Where new writing finds its voice
Review

The Golden Gate

Rebecca Stonehill

Vikram Seth
Faber and Faber, 1986

I must confess that the first time I opened Vikram Seth’s The Golden Gate, I almost closed it again. Yet several years later, it remains high amongst my favourites; one of the few books that I revisit time and again to find something that makes me laugh out loud and something that inspires me. The reason for this? Vikram Seth’s ingenious first ‘novel’ is in verse. That’s right – verse. Seth has filled over three hundred pages with rhyming tetrameter sonnets, down to the acknowledgements, contents and note about the author. I can’t deny that upon first glance I found this unnerving, if not rather pretentious. As Seth himself digresses midway through the book:

Professor, publisher and critic
Each voiced his doubts. I felt misplaced.
A writer is a mere arthritic
Among these muscular Gods of Taste 
As for that sad blancmange, a poet – 
The world is hard; he ought to know it.
Drivelling in rhyme’s all very well;
The question is, does spittle sell?

It may not have received the acclaim of A Suitable Boy, but spittle it is not. Gore Vidal described it as ‘The Great Californian Novel’ but I would extend this to ‘The Great Human Novel’ for it explores human emotions candidly and intimately. 

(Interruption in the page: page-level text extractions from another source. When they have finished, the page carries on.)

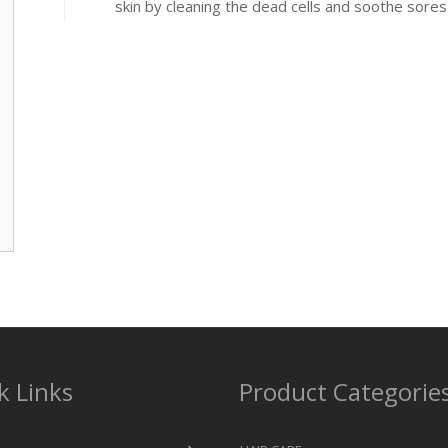
skin by cleaning the dead cells and soothe sores
k Links
Product Categorie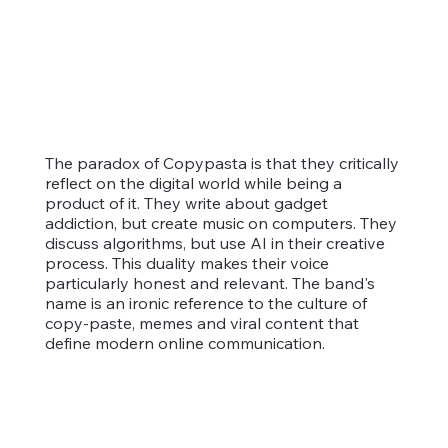
The paradox of Copypasta is that they critically
reflect on the digital world while being a
product of it. They write about gadget
addiction, but create music on computers. They
discuss algorithms, but use AI in their creative
process. This duality makes their voice
particularly honest and relevant. The band's
name is an ironic reference to the culture of
copy-paste, memes and viral content that
define modern online communication.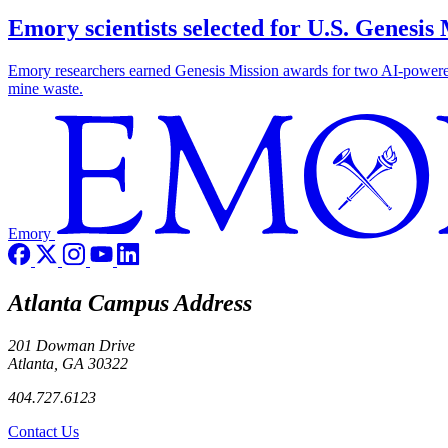
Emory scientists selected for U.S. Genesis
Emory researchers earned Genesis Mission awards for two AI-powered pr
mine waste.
Emory
Atlanta Campus Address
201 Dowman Drive
Atlanta, GA 30322
404.727.6123
Contact Us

Set in 1980s San Francisco, The Golden Gate charts the course of a group of twentysomethings in search of happiness, the meaning of life and, that most elusive ingredient, love. I’ve pondered over how Seth captures my imagination so successfully considering the unremarkable plot. Had he written The Golden Gate in normal prose, I suspect I wouldn’t have persevered with it. Yet through his use of masterful rhyming verses the story flows so beautifully that you forget you’re reading a novel with four verses to a page in place of the usual chapters. And as he discreetly shifts his lens from one character to the next, the manner in which he focuses on their lives is so wryly observed, that, like or loathe them, you start to share in their joys and disappointments. 

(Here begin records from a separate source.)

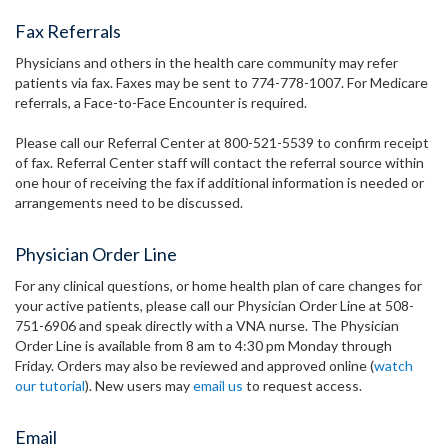
Fax Referrals
Physicians and others in the health care community may refer
patients via fax. Faxes may be sent to 774-778-1007. For Medicare
referrals, a Face-to-Face Encounter is required.
Please call our Referral Center at 800-521-5539 to confirm receipt
of fax. Referral Center staff will contact the referral source within
one hour of receiving the fax if additional information is needed or
arrangements need to be discussed.
Physician Order Line
For any clinical questions, or home health plan of care changes for
your active patients, please call our Physician Order Line at 508-
751-6906 and speak directly with a VNA nurse. The Physician
Order Line is available from 8 am to 4:30 pm Monday through
Friday. Orders may also be reviewed and approved online (
watch
our tutorial
). New users may
email us
to request access.
Email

From stubborn and proud John, whose solitary existence leads him to place an ad in a lonely hearts column; to intense, confused Ed, who battles with his faith and his conflicting lifestyle; to Jan, the sculptor who craves artistic recognition. As the fates of the characters intertwine with one another’s, we follow them from work to play, from time spent with their families to contemplative moments alone:

How beautiful it is, when waking,
To find one’s lover at one’s side,
The delicate slow light is breaking
Irresolutely through the wide
Bay windows of their bedroom, falling
On Liz’s hair, and John’s recalling
How last night she untied it, how
It flowed between his hands, but now
She lies asleep, unswiftly breathing;
Her thoughts are not with him, her dreams
Traverse the solitary streams
Of inward lands, yet her hair, wreathing
The pillow in a mesh of light
Returns to him the fugitive night.

Seth must have spent much time living in San Francisco, for many of his verses are devoted to wonderful descriptions of the city and the surrounding bay area. The setting provides the perfect backdrop for the characters to play out their individual and collective dramas, pitted against the beautifully penned changing of the seasons.

The poignant climax of the novel leaves the reader pensive yet fulfilled. Even if you are not into poetry, or especially if you are not into poetry, I urge you to give The Golden Gate a try. I think you will be pleasantly surprised.